Comparando os resultados do balanço de transações correntes de 2005 com os de 2006, verificamos que não houve grandes alterações de um ano para outro. O saldo da balança comercial (exportações menos importações) cresceu positivamente apenas US$ 1,371 bilhões. O saldo da balança de serviços (onde são registrados o pagamento da dívida externa, os envios de royalties, dividendos entre as empresas, etc.) regrediu US$ 2,576 bilhões. As transferências unilaterais cresceram US$ 748 milhões. O resultado das transações correntes foi reduzido em US$ 456 milhões. Houve menos entrada de dólares em 2006 do que em 2005. O saldo caiu de US$ 13,985 bilhões para US$ 13,528 bilhões. O balanço de transações correntes não foi, portanto, o responsável pelo aumento da oferta de dólares no mercado interno.

Analisemos, então, o comportamento do balanço financeiro e de capitais nos últimos dois anos. A conta investimento direto, que registra os investimentos diretos das empresas brasileiras no exterior e das empresas estrangeiras no Brasil, além dos investimentos intrafirmas, mostra que, embora tenha aumentado o ingresso de investimentos no Brasil, aumentaram muito mais os investimentos brasileiros no exterior. O ingresso de investimentos estrangeiros no Brasil cresceu de US$ 15,066 bilhões para US$ 18,782 bilhões. Os investimentos brasileiros no exterior passaram de US$ 2,517 bilhões para US$ 27,251 bilhões.

O saldo dos investimentos diretos passou de US$ 12,550 bilhões para US$ 8,469 bilhões negativos. Isto é, saíram mais dólares do que entraram em investimentos diretos no Brasil em 2006. Os investimentos diretos, portanto, ajudaram a segurar a queda do dólar e não a desvalorizá-lo.

A conta outros investimentos, que registra principalmente os empréstimos e amortizações dos governos e empresas brasileiros no exterior, e vice-versa, passou de um resultado negativo de US$ 27,521 bilhões, em 2005, para um resultado positivo de US$ 15,872 bilhões, em 2006. Uma diferença de US$ 43,393 bilhões. Isso indica que as empresas e os governos – principalmente o governo federal -, que vinham quitando suas dívidas no exterior, voltaram – principalmente as empresas privadas nacionais – a tomar novos empréstimos.

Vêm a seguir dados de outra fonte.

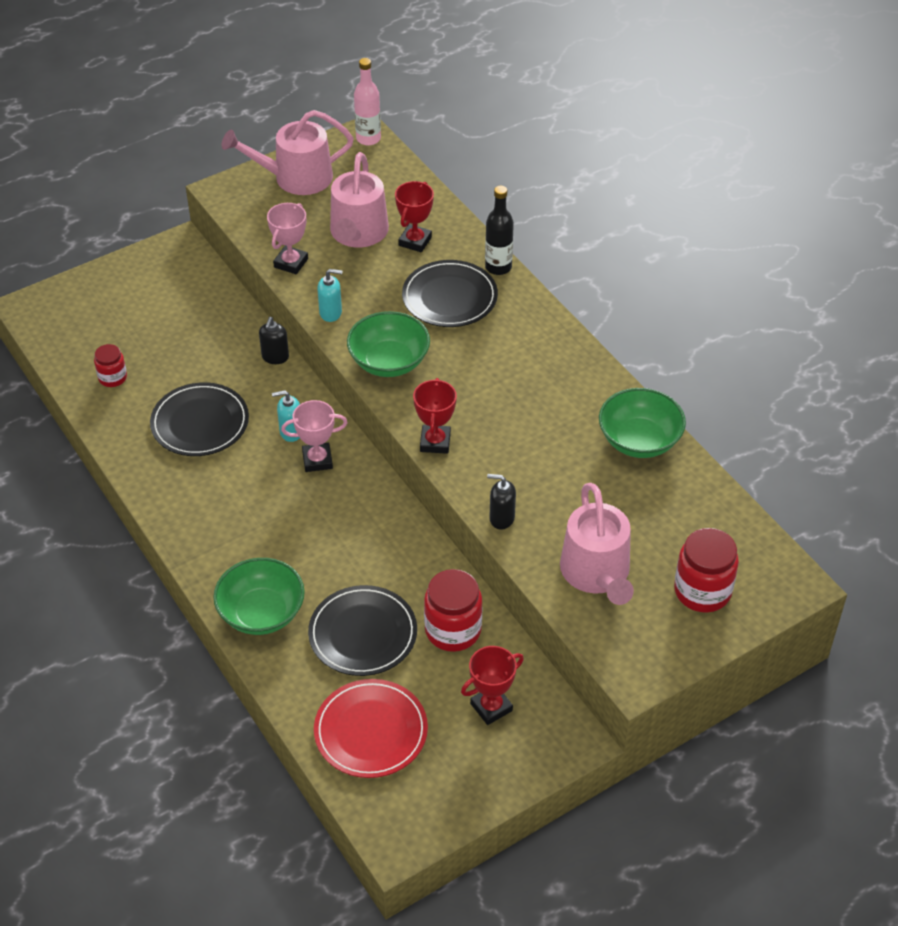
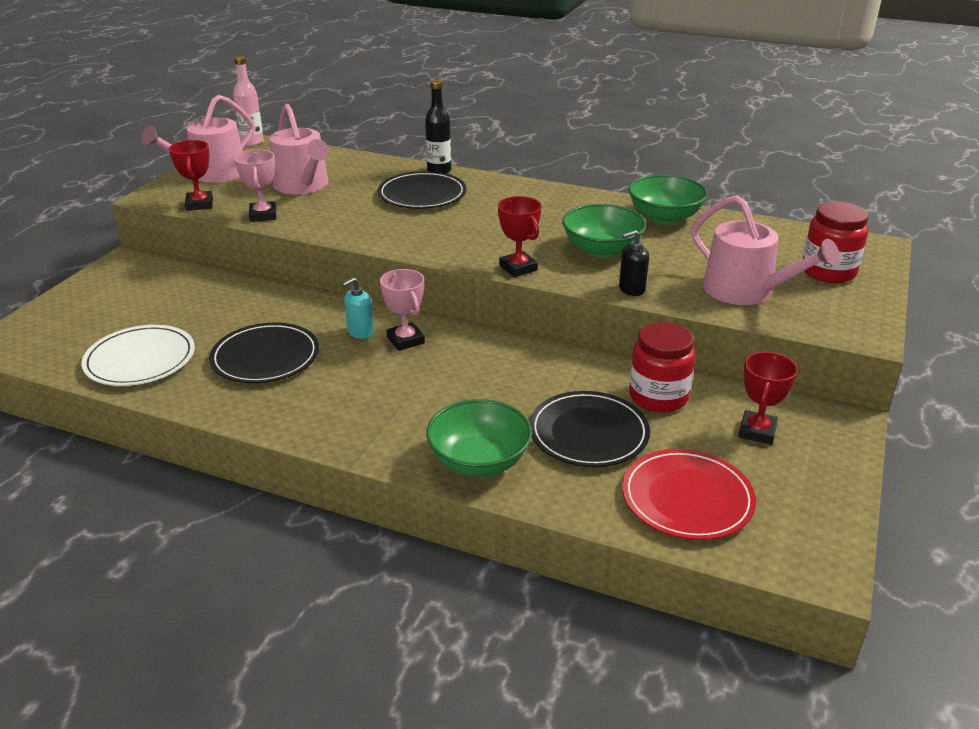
camera: 35 degrees left, 15 degrees down
red jar [94,344,127,387] -> white plate [82,325,195,386]
black soap dispenser [259,317,289,364] -> none
pink trophy [281,400,348,472] -> pink trophy turned 75 degrees counterclockwise [380,269,425,351]
turquoise soap dispenser [317,269,343,322] -> none
green bowl [347,311,430,377] -> green bowl moved to [562,204,646,257]
red trophy [395,181,434,252] -> red trophy moved to [169,140,213,211]

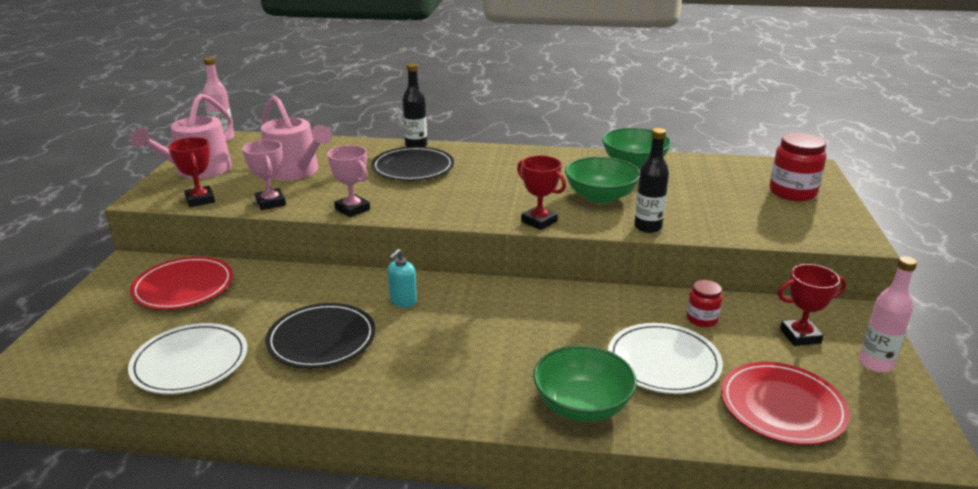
camera: 15 degrees left, 5 degrees down
pink trophy [380,269,425,351] -> pink trophy moved to [327,145,370,217]
black plate [529,391,650,467] -> white plate [608,323,723,394]
black soap dispenser [619,230,649,296] -> black bottle [634,128,669,233]
red jar [629,322,695,413] -> red jar [687,280,723,327], size x0.58
pink watering can [692,195,840,305] -> none
red trophy [739,352,798,445] -> red trophy turned 75 degrees clockwise [778,264,846,346]
none -> red plate [130,256,233,310]
none -> pink bottle [859,256,917,372]

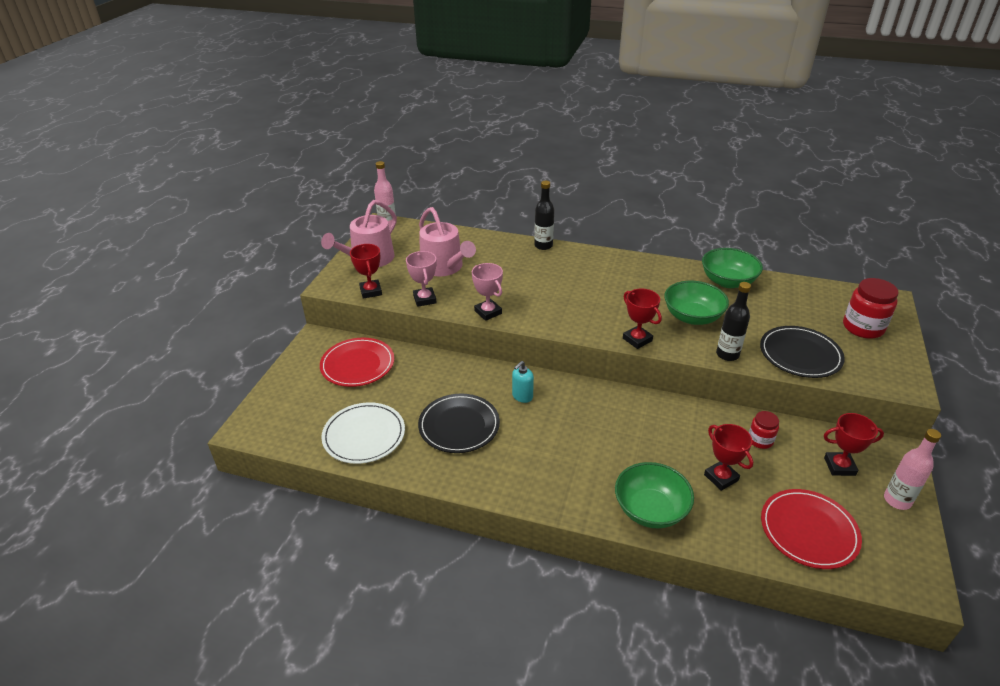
camera: 10 degrees right, 10 degrees up
black plate [371,147,454,181] -> black plate moved to [760,326,845,378]
white plate [608,323,723,394] -> red trophy [704,424,753,491]

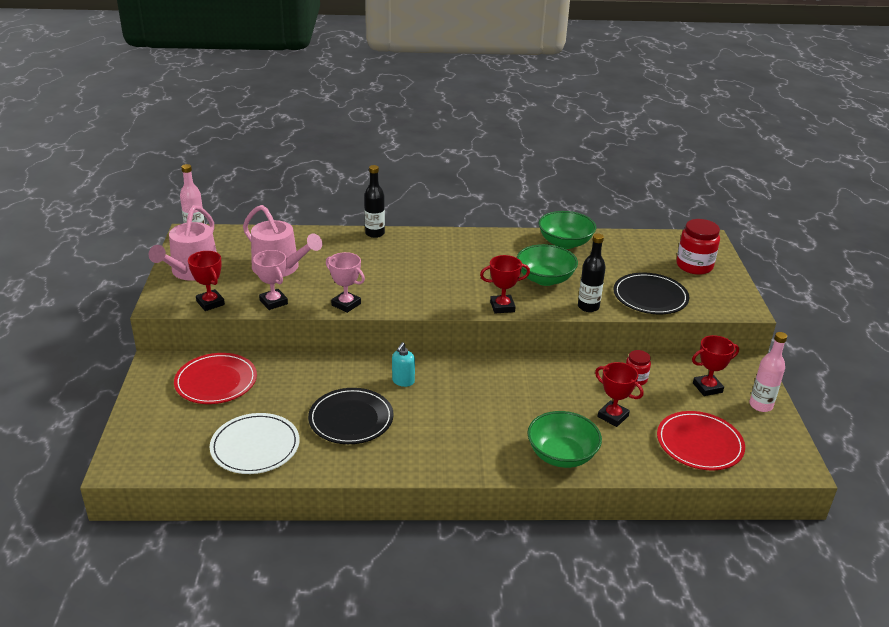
camera: 20 degrees left, 5 degrees down
red trophy [623,289,662,349] -> red trophy turned 45 degrees counterclockwise [480,255,530,313]

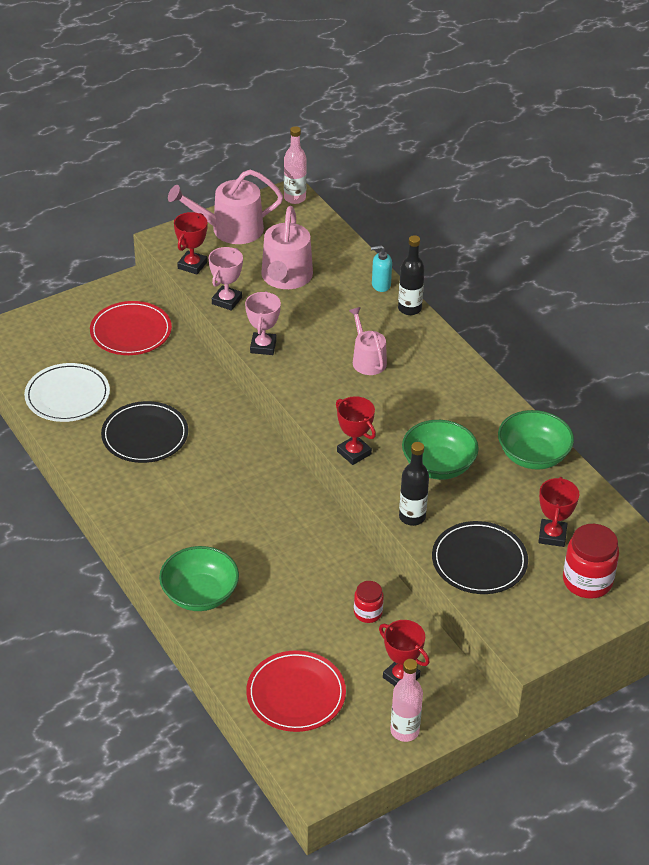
camera: 60 degrees right, 10 degrees up
turquoise soap dispenser [392,342,415,387] -> turquoise soap dispenser moved to [371,245,392,292]
red trophy [595,362,643,427] -> red trophy moved to [538,477,579,547]
none -> pink watering can [349,307,387,375]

Como vimos, o principal responsável pelo aumento da oferta interna de dólares no Brasil e sua conseqüente desvalorização é o aumento do volume de empréstimos que as empresas nacionais vêm contraindo no exterior. A internacionalização das empresas nacionais, a queda do risco país, a desvalorização do dólar frente ao real, o baixo risco cambial e, principalmente, a diferença entre as taxas de juros cobradas pelos bancos nacionais e as cobradas pelos bancos no exterior têm incentivado a busca por recursos no mercado internacional.

Para atenuar o problema, o governo pode tomar medidas de desestímulo ao crescimento da dívida externa privada. A redução interna dos juros e a cobrança de alguma tarifa para operações de empréstimo no exterior pode atenuar o problema. O incentivo à importação de máquinas e tecnologia que melhorem a qualidade e o preço dos produtos nacionais no mercado internacional também contribuiria para diminuir as distorções cambiais. No entanto, como a valorização do real deve-se a aspectos positivos da economia brasileira, é necessário tomar muito cuidado para que aquilo que está indo bem não seja prejudicado.

Alcides Leite é coordenador do Centro de Conhecimento Equifax e especialista em políticas públicas e gestão governamental.